Effects of the magnesium and chloride ions and shikimate on the structure of shikimate kinase from Mycobacterium tuberculosis

Marcio Vinicius Bertacine Dias a, Lívia Maria Faím a, Igor Bordin Vasconcelos b, Jaim Simões de Oliveira b, Luiz Augusto Basso b, Diógenes Santiago Santos b,*, Walter Filgueira de Azevedo Jr c,*
PMCID: PMC2330112  PMID: 17183161

The crystal structure of MtSK in complex with ADP shows conformational changes caused by the absence of the shikimate molecule, and the effect of chloride ions on the nucleotide binding site, and the crystal structure of MtSK in absence of magnesium shows its effect on the shikimate binding site.

Entries supplied:
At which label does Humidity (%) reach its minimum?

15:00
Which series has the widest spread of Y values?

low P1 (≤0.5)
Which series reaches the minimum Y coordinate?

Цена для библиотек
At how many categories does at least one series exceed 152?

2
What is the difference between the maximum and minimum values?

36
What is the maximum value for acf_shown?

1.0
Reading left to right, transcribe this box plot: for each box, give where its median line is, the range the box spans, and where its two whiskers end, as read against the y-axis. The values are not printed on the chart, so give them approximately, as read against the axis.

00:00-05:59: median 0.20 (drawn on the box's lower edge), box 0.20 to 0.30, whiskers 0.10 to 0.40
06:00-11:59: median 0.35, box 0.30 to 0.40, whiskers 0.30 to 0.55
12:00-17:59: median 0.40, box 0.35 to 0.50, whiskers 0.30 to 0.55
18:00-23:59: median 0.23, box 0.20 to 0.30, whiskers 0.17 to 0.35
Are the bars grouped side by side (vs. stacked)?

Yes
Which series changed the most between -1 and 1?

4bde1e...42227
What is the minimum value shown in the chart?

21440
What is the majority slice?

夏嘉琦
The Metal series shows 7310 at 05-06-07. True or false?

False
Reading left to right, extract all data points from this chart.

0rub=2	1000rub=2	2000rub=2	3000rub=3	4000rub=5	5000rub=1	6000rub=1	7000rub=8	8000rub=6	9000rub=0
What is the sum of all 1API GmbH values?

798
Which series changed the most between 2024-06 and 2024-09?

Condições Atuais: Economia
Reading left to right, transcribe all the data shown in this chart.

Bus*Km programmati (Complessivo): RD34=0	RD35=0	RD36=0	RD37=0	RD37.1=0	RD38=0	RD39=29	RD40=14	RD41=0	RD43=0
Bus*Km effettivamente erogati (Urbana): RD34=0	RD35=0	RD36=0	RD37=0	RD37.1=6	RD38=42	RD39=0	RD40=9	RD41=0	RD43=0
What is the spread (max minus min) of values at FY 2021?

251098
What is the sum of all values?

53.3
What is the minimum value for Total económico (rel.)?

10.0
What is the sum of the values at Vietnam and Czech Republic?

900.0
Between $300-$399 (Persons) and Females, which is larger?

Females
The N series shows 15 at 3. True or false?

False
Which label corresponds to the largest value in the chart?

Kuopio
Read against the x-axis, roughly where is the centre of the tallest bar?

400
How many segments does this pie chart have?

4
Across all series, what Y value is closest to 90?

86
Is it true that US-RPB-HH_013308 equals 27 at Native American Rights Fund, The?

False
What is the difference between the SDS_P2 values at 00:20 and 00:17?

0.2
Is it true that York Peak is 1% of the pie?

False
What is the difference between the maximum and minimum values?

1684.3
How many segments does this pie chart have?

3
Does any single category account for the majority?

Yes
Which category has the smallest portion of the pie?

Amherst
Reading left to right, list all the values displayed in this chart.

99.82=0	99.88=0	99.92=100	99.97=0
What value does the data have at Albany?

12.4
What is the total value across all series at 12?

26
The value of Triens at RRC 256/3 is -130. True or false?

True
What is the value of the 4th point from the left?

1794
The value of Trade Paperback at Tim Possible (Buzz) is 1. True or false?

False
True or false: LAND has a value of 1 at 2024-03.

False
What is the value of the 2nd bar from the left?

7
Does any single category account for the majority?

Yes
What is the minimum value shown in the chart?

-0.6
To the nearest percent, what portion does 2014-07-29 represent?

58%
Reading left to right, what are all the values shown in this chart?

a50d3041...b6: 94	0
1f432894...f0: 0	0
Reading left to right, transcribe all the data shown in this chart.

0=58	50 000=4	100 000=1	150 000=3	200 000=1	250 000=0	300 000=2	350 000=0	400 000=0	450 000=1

Activities:
1. List every author named in the passage on shikimate kinase, omitting the affiliation letters and asterisks.
2. Reproduce the text of the passage on shikimate kinase that lies between "Marcio Vinicius Bertacine" and "shikimate binding site.", inclusive.

Numbered answers:
1.
Marcio Vinicius Bertacine Dias
Lívia Maria Faím
Igor Bordin Vasconcelos
Jaim Simões de Oliveira
Luiz Augusto Basso
Diógenes Santiago Santos
Walter Filgueira de Azevedo Jr

2.
Marcio Vinicius Bertacine Dias a, Lívia Maria Faím a, Igor Bordin Vasconcelos b, Jaim Simões de Oliveira b, Luiz Augusto Basso b, Diógenes Santiago Santos b,*, Walter Filgueira de Azevedo Jr c,*
PMCID: PMC2330112  PMID: 17183161

The crystal structure of MtSK in complex with ADP shows conformational changes caused by the absence of the shikimate molecule, and the effect of chloride ions on the nucleotide binding site, and the crystal structure of MtSK in absence of magnesium shows its effect on the shikimate binding site.